Oysa tarihi kaynaklardan çok iyi biliyoruz ki, Hz Muhammed'ın peygamberlik gelene kadarki toplumdaki lakabı "Muhammed-ül Emin"dir. Yani kendisine güvenilen Muhammed demektir. Bu lakabı hak etmenin birinci şartı hiç yalan söylememek olmalıdır. Hz Muhammed'in dürüstlüğü o kadar öne çıkmıştır ki, öksüz olarak büyümüş olmasına rağmen, o, ileri gelen kabile reislerinin aralarındaki ihtilafı gidermek için hakem tayin edilmekteydi.

Peygamberlik Hz Muhammed'e 40 yaşında verilmiştir. Bir insanın 40 yaşına kadar dürüstlük rolü yapması mantiken mümkün müdür? Tahminen 300 hanelik küçük bir toplumdan bahsediyoruz. Mutlaka bir yalanı, bir kötü niyeti açığa çıkmalıydı. 40 yaşından sonra da, herhalde insanın huyu 180 derece değişemez.

İkinci bir konu; peygamberler peygamberliklerini mucizelerle ispatlamışlardır. Hz Muhammed'in en önemli mucizesi Kur'anı kerim'dir. İslam ilahıyatçıları bu konuda ittifak içindedirler. Buna göre Kur'an lafız ve mana olarak kudsidir. Bir insan tarafından ortaya çıkarılması imkansızdır. Gerçekten de Kur'an'ın sesli olarak okunması dinleyenleri derinden etkilemektedir. Nitekim Hz Ömer, Hz Muhammed'i öldürmek niyetiyle, hiddetle yola çıkıp Hz Muhammed'in kapısına geldiğinde içeride sesli Kur'an okunmaktadır. Bir müddet okunan Kur'an'ı dinleyen ve bundan çok etkilenen Hz Ömer içeri girerek müslüman olmuştur.

Eğer Kur'an'ı Hz Muhammed uydurmuş olsaydı Hz Muhammed'in hadisleri de aynı derecede etkili olmalıydı. Birazcık Arapça bilgisi olanlar, hadislerle ayetler arasındaki farkı hemen anlayabilirler. İkisinin aynı kaynaktan gelmediği o kadar açıktır ki...

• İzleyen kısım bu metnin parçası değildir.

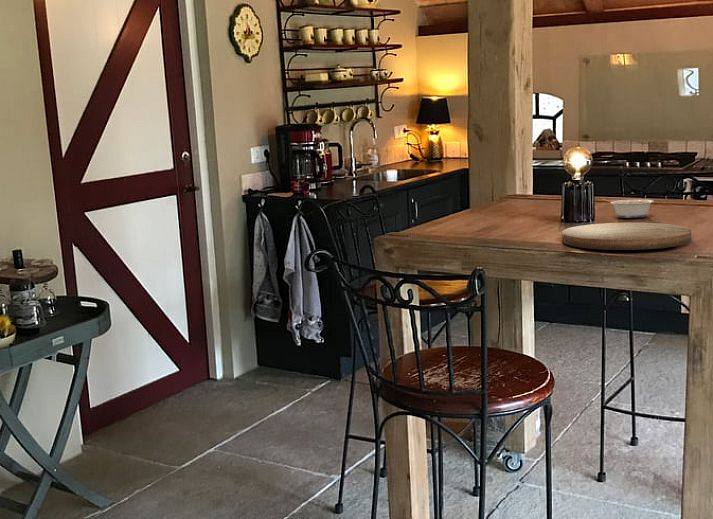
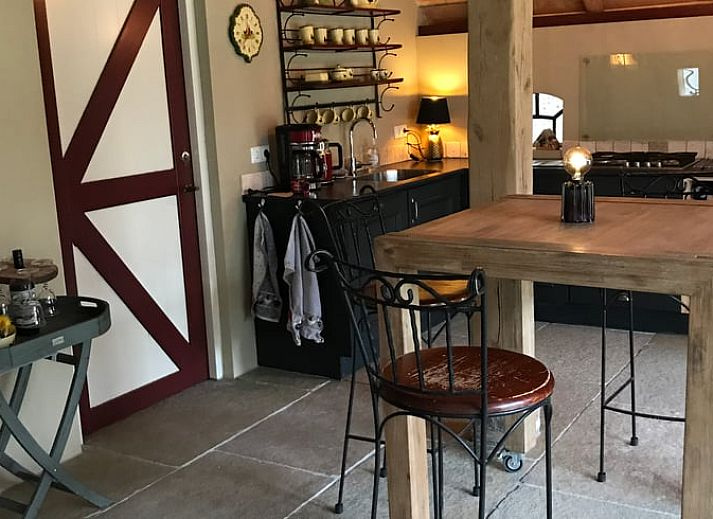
- legume [601,198,655,219]
- cutting board [561,222,692,251]
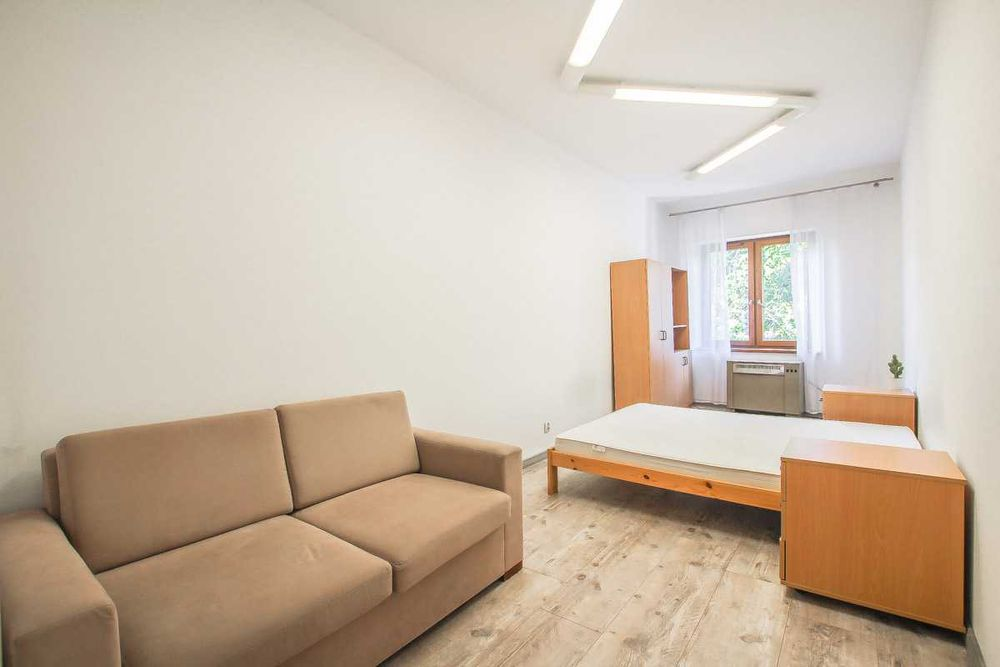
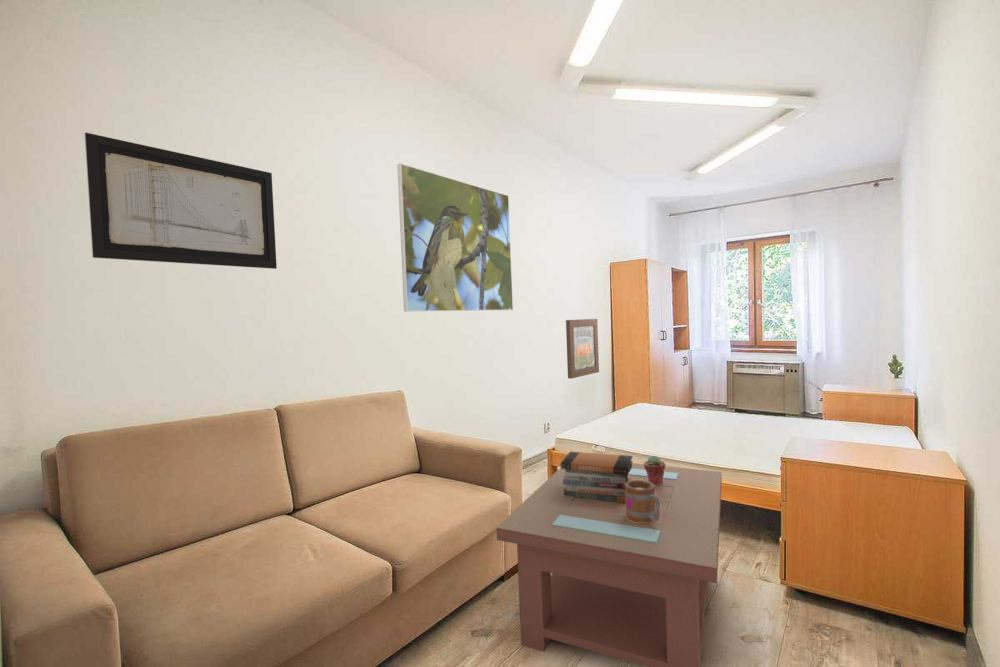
+ wall art [84,131,278,270]
+ book stack [560,451,634,504]
+ coffee table [495,462,723,667]
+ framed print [397,163,514,313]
+ potted succulent [643,455,666,484]
+ wall art [565,318,600,380]
+ mug [624,480,660,523]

Bu iki konu yani Hz muhammed'in dürüstlüğü ve Kur'an'ın insanüstü bir metin oluşu dışında, benim içimdeki Şeytan'ı bastıran çok önemli bir argüman daha vardır ki, bu bile başlı başına Hz. Muhammed'in yalancı olmadığının en büyük delilidir;

Hz Muhammed İslam dinini getirmekle beraber aynı zamanda ilk İslam devletini de kurmuştur. Doğal olarak kendisi de bu devletin başkanıdır. İslam dininin olağanüstü bir teveccühle hızla yayılması, genişlemesi devleti de aynı oranda zenginleştirmiştir. Ama bu zenginleşme Hz Muhammed'in maddi durumunda ve hayat standardında en ufak bir değişikliğe sebep olmamıştır. Etrafındaki hükümdarlar gibi Hz muhammed de kendisine ilk iş olarak bir saray yaptırabilir, hizmetçiler tutabilir ve zenginlik içerisinde yaşayabilirdi. Oysa o, Medine'ye nasıl gelmişse aynı şekilde de ölmüştür; altı toprak baraka gibi bir ev, bir kuru ekmek iki hurma azık...

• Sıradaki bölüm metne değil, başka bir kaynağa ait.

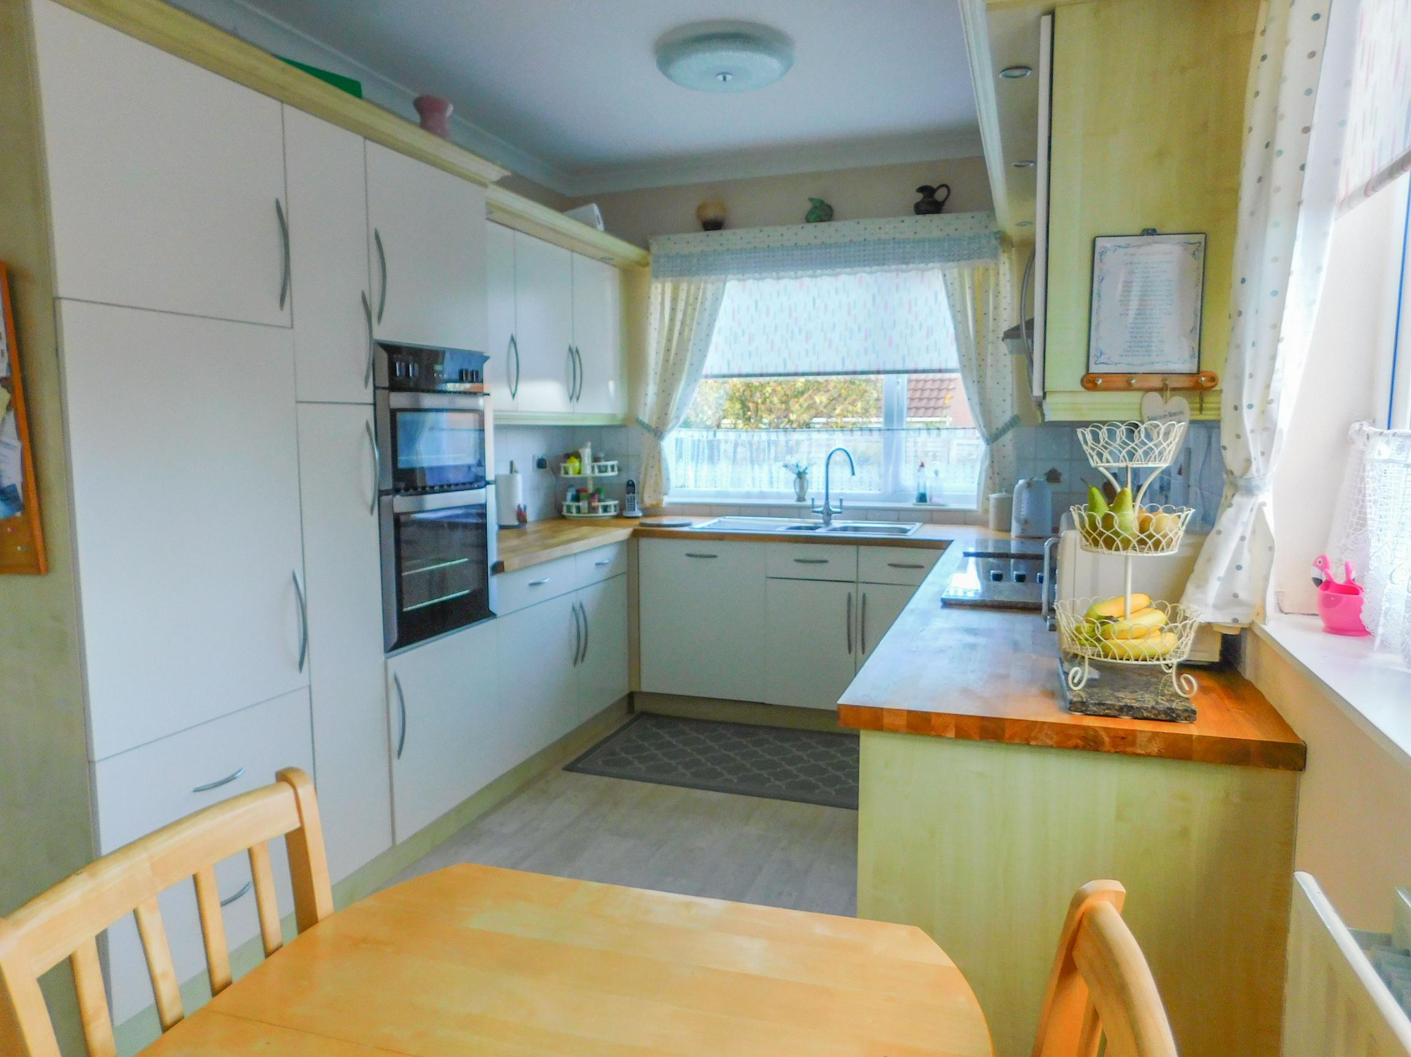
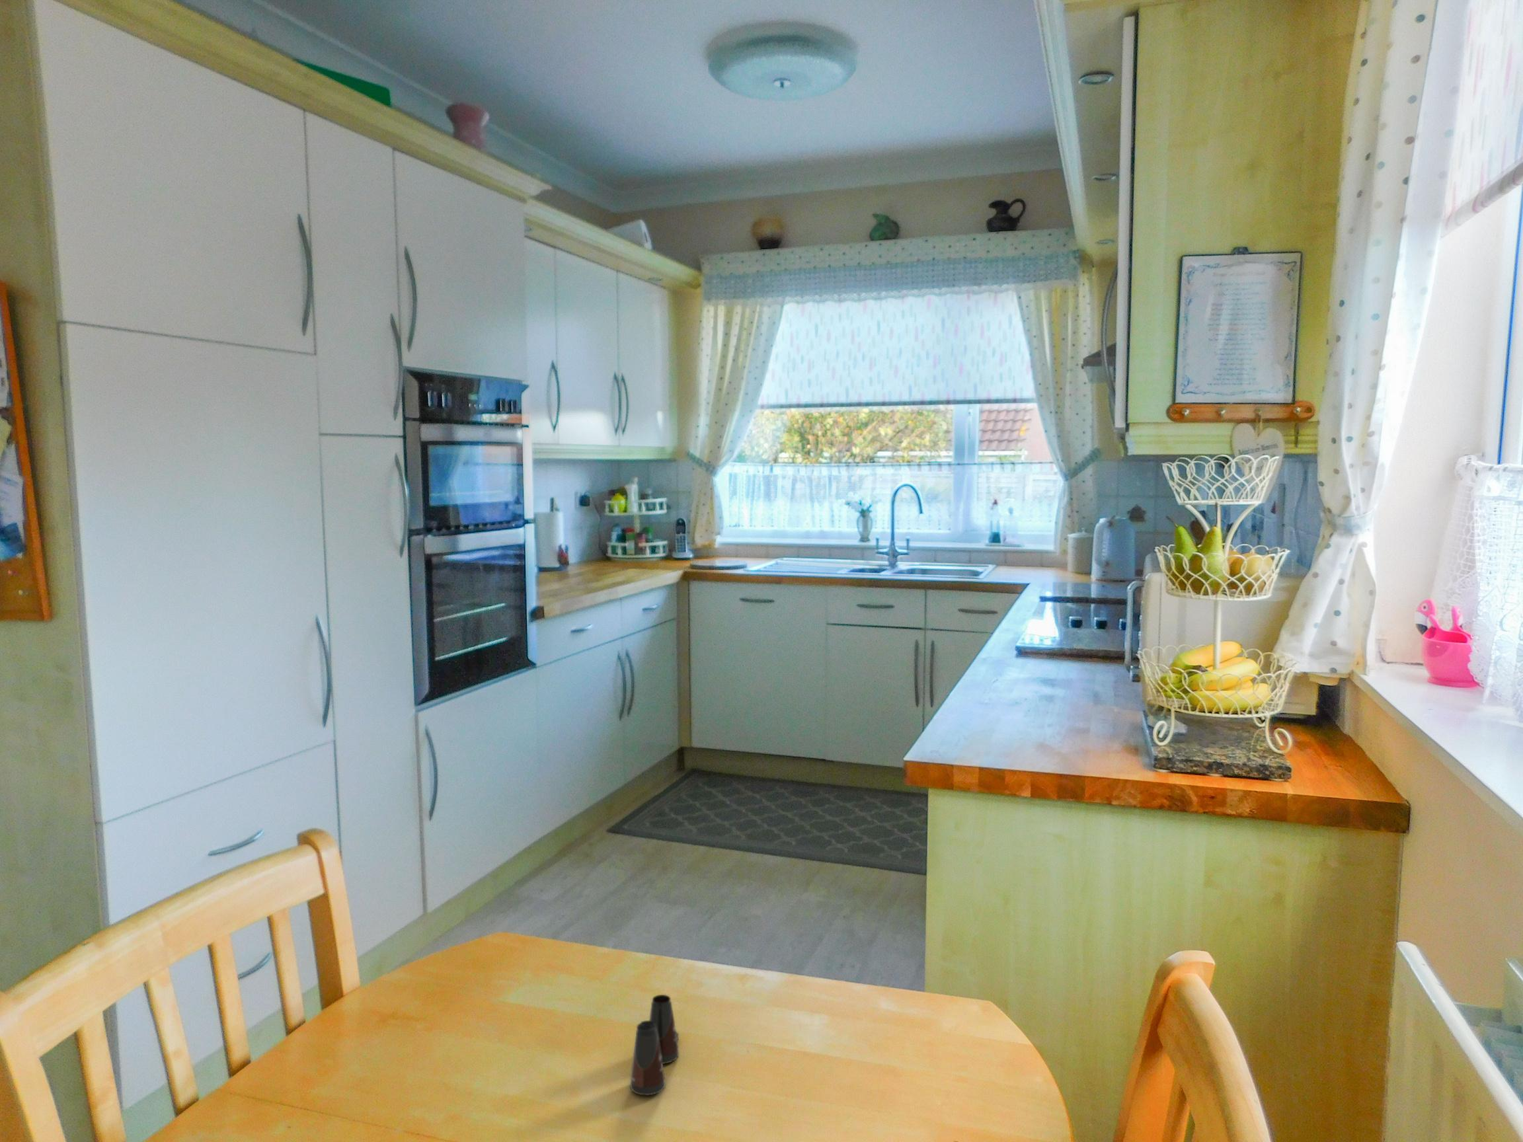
+ salt shaker [630,994,680,1095]
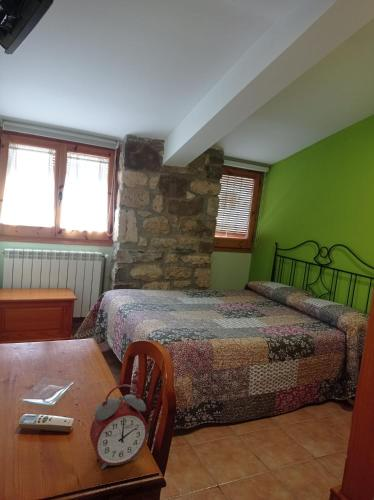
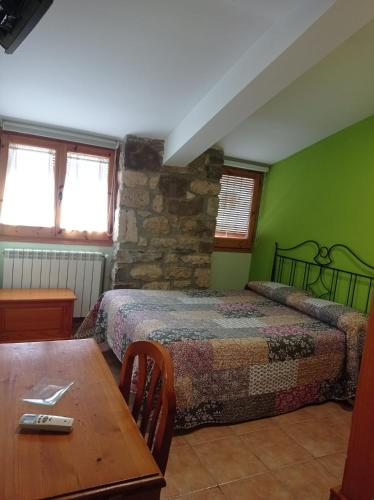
- alarm clock [89,384,149,470]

Çevremizdeki zenginleşen insanların, bu zenginleşmeyle beraber hayat standartlarınında aniden nasıl değiştiğine şahit olmuşuzdur. altlarında lüks arabalar, yatlar, villalar vs vs...

Hele de bu servet alın teriyle değil de üçkağıtla, dolandırıcılıkla kazanılmışsa lüküs hayat çok daha abartılıdır...

Yakın geçmişte "Titan Saadet Zinciri"ni görmüştük! Bu dolandırıcılık din adına bile olabilmektedir...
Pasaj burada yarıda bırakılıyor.